Thursday, January 26, 2017

Don't Try This at Home

As I mentioned previously, I've been in kind of a funk lately. 

Take as instructed!!
As I also mentioned, I was exasperated by my psychiatrist's decision to do nothing to change my medication.

So, a few weeks ago I did something dumb:  I took matters into my own hands.

I was on two different kinds of medication for OCD, and I decided that I didn't want to take one of them anymore.  (I'm leaving out their names because I don't want anyone copying my stupidity and thinking they will get the same result.)  

I had started this second one and loved it.  It gave me amazing amounts of energy.  I felt so much BETTER.  Not just with OCD, but in general.  I was ready to tackle the world! 

Unfortunately, this was just a side effect that wore off after a few weeks.  Then, even though I stayed on the lowest dose possible, I think another common side effect took over... and this one was much less pleasant: weight gain.

See, when I was on this pill I rarely ever felt full.  This isn't a huge deal until you put me in front of a bowl of mindless snack food, like chips and guac. Imagine being able to eat chip after chip without any signal from your body to stop?  It's almost like a super power, but with unfortunate consequences.

Now being a girl is hard enough.  Being a girl with OCD?  Very hard.  But getting chubby on top of it?  No.

So my funk had hit and I decided since I was on the lowest dose just to stop taking it.  It didn't seem to do much for me besides potentially prep me for a food eating competition.  

I didn't tell my psychiatrist.  I didn't tell my mom or my boyfriend.  I didn't want any naysayers.  I figured I'd tell them when it was already done and my transition off was complete.  I ignored the fact that I had stopped taking other OCD meds before and had total freak outs weeks later.  I didn't even Google what might happen.  Just did it.

And in the following weeks I saw no change to my mental health.  With a strict diet, I very quickly lost 8 pounds, but who is to say if the pills had anything to do with it.

I finally told my mom, who went straight to the internet to find out what horrors I may have risked.  Turns out, they were pretty big.  People experience drastic side effects coming off this medication, including seizures.

I somehow was lucky, and consider this a triumph over my own stupid choices.  I made it out unscathed, but I beg you, do not try this at home.  Don't let some weight gain make you go rogue.  Consult your doctor first to come up with a plan if you want to get off a certain medication regimen.  That way, you will make sure you do it safely.

You will also make sure your mom doesn't waste hundreds of dollars on refills that you don't plan on taking.  Yikes.  Sorry mom!

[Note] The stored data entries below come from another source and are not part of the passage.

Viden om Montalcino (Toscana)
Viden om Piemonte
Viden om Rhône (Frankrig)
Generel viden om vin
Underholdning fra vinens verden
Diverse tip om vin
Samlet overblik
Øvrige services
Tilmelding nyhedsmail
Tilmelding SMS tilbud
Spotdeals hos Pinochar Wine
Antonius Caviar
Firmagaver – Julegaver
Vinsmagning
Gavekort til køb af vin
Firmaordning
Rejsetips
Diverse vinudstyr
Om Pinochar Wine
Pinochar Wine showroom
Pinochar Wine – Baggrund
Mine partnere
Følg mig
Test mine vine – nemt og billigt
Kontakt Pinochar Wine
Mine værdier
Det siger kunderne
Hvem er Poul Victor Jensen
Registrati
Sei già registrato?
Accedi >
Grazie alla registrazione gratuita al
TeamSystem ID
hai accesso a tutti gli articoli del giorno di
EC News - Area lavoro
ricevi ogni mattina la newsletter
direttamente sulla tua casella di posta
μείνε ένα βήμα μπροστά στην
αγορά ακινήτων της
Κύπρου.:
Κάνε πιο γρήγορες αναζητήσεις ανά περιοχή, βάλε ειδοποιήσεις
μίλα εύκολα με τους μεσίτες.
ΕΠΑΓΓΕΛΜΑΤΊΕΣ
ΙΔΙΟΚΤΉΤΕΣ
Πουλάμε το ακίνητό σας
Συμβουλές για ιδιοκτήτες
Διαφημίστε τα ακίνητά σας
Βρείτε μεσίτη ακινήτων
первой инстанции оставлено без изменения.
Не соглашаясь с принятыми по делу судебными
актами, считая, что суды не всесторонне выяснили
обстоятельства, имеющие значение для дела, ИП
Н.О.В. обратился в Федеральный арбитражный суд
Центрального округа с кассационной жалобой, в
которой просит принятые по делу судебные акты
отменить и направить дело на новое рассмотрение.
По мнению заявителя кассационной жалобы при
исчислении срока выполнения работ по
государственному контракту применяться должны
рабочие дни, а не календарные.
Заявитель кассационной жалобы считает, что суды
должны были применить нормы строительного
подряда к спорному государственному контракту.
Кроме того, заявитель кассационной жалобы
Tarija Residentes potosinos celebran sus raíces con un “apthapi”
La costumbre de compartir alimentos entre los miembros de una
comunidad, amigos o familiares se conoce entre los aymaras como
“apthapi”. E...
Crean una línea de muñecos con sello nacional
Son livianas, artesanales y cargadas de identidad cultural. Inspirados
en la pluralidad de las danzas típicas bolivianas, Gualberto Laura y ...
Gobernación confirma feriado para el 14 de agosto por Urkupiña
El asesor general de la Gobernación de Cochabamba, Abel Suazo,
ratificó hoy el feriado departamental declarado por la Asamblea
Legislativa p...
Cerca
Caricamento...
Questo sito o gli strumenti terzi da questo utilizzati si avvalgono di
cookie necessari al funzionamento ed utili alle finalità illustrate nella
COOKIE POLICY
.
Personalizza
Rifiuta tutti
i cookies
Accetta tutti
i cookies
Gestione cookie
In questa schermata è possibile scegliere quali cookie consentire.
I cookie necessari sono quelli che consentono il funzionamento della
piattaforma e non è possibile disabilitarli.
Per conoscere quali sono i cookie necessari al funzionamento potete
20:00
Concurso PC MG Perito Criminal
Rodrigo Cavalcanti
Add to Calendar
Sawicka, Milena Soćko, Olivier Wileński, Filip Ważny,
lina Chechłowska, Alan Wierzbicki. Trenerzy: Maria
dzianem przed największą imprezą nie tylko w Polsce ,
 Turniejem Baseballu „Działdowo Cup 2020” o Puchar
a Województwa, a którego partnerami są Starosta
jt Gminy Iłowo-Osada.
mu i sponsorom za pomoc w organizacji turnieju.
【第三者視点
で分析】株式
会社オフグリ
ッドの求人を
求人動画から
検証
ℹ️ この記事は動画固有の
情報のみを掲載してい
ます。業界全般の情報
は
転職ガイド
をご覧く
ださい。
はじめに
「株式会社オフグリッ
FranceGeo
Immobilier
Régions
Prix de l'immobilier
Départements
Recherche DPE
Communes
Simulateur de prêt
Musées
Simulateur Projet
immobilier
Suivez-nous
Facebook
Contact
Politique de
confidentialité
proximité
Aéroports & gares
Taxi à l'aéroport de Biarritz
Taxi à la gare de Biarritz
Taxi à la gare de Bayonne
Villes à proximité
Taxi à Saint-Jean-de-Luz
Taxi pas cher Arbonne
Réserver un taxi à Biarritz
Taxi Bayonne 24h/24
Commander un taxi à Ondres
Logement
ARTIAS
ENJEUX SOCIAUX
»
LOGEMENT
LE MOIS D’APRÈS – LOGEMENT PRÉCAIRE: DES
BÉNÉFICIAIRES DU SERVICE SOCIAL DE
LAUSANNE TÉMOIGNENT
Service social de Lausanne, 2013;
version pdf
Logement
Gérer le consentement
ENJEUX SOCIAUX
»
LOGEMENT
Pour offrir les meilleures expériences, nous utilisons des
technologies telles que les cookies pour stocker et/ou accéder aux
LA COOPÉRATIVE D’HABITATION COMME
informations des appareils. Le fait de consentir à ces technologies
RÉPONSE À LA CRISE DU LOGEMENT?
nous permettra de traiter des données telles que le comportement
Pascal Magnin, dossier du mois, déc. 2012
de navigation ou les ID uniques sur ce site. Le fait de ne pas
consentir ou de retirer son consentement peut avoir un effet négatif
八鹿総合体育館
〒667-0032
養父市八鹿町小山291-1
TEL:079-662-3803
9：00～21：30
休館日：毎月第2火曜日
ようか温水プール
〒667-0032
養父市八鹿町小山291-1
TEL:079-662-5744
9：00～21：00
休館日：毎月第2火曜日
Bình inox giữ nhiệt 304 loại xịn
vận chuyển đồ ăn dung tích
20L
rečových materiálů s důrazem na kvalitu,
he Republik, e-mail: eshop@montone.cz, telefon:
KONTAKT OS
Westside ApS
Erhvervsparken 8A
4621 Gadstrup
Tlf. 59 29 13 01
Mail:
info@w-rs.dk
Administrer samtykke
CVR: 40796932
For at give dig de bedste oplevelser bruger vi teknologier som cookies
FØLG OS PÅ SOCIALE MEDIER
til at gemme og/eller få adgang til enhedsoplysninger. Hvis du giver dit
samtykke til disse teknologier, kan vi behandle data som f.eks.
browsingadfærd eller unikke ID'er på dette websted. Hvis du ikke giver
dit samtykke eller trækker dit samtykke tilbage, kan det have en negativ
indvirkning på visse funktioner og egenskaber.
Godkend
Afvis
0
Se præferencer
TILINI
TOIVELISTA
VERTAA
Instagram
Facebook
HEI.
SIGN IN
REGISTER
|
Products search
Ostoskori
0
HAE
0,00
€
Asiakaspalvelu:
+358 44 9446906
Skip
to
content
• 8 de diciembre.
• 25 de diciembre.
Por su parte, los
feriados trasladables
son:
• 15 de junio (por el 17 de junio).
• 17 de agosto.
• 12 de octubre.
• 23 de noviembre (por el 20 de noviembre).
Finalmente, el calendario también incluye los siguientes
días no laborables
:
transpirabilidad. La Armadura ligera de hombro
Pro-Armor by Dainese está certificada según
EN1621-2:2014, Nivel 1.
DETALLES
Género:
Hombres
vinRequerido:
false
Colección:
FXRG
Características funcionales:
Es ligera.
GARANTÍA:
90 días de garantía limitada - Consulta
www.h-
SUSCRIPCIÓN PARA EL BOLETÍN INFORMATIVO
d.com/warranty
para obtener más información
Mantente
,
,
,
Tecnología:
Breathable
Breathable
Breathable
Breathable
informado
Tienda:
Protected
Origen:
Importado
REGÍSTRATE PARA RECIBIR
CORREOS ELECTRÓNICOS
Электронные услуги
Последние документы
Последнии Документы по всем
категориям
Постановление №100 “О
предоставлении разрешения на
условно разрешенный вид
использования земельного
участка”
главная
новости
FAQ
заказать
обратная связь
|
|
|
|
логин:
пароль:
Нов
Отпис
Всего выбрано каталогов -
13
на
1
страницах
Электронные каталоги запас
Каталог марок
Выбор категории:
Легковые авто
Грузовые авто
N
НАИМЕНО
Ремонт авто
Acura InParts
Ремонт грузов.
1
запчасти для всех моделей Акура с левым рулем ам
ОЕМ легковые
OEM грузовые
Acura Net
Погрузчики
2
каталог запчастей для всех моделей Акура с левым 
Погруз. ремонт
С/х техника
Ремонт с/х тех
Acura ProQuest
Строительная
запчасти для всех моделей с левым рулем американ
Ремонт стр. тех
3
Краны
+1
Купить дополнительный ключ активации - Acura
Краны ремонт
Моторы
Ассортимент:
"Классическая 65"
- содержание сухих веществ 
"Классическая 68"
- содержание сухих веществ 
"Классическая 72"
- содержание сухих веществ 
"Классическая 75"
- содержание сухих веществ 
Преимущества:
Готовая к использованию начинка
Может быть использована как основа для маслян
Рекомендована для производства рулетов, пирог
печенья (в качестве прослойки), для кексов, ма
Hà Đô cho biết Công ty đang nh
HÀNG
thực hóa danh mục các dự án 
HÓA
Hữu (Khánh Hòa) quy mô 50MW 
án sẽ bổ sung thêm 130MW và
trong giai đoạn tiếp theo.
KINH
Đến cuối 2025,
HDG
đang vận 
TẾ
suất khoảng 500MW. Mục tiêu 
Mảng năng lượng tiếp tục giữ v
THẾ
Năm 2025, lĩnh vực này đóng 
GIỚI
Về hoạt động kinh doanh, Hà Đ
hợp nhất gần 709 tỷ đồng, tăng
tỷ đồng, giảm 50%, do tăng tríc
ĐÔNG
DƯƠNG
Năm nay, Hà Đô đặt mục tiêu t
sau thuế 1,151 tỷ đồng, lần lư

Thursday, January 12, 2017

Normal

A comfort after a cry.
I've been in a major funk lately, and not the cool Uptown kind that Bruno Mars sings about.

To top it off, I just discovered that my feelings of awful might not be OCD or anxiety disorder related.  They may just be normal.

What?

I go to my psychiatrist and I tell her about my current life situation... how my business has not been picking up and I may have to find a new job and how my boyfriend has moved to Dayton. (Her response to my boyfriend moving away was just one word: "Yikes."  I hadn't heard that word since like '96.) 

I also tell her how I've been feeling.  I explain how my energy is so low it's hard to get out of bed in the morning, how I have a lack of motivation to do basically anything, and how I've put on weight.  I just generally feel anxiety and eugh all the time. 

I expected her to recommend something different for my medication.  Instead, she reflected that there was a lot of "uncertainty" in my life right now, and then made no change to my drug regimen.

What?

So, I go to see my therapist yesterday and tell her all of this.  I explain how I thought it was weird that we weren't making any changes to the meds when I feel this bad.  Surely something should be done. 

That's when my therapist put things in perspective.

She told me she wanted to "normalize" what I was feeling.  This anxiety wasn't because of the OCD or other anxiety issues: This was anxiety that made sense in my situation.

I've read before and recently talked to my mom about how with OCD, or any other mental health issue, you tend to pathologize everything.  It's easy to blame the OCD for any anxious or bad feelings.  But the fact of the matter is that yucky feelings happen to everyone.  

Now, I don't often like the theory of "normal."  It can serve to make us feel like we don't belong, or we're crazy, or we somehow don't fit a made-up standard. But sometimes we need the concept of normality.  It keeps us in check.  Plus, we all have times where we need to just feel "normal."

So now that my problems have been qualified as not just in my head, I'm left to fight on and figure this out. Triumph or Tragedy? Still unclear.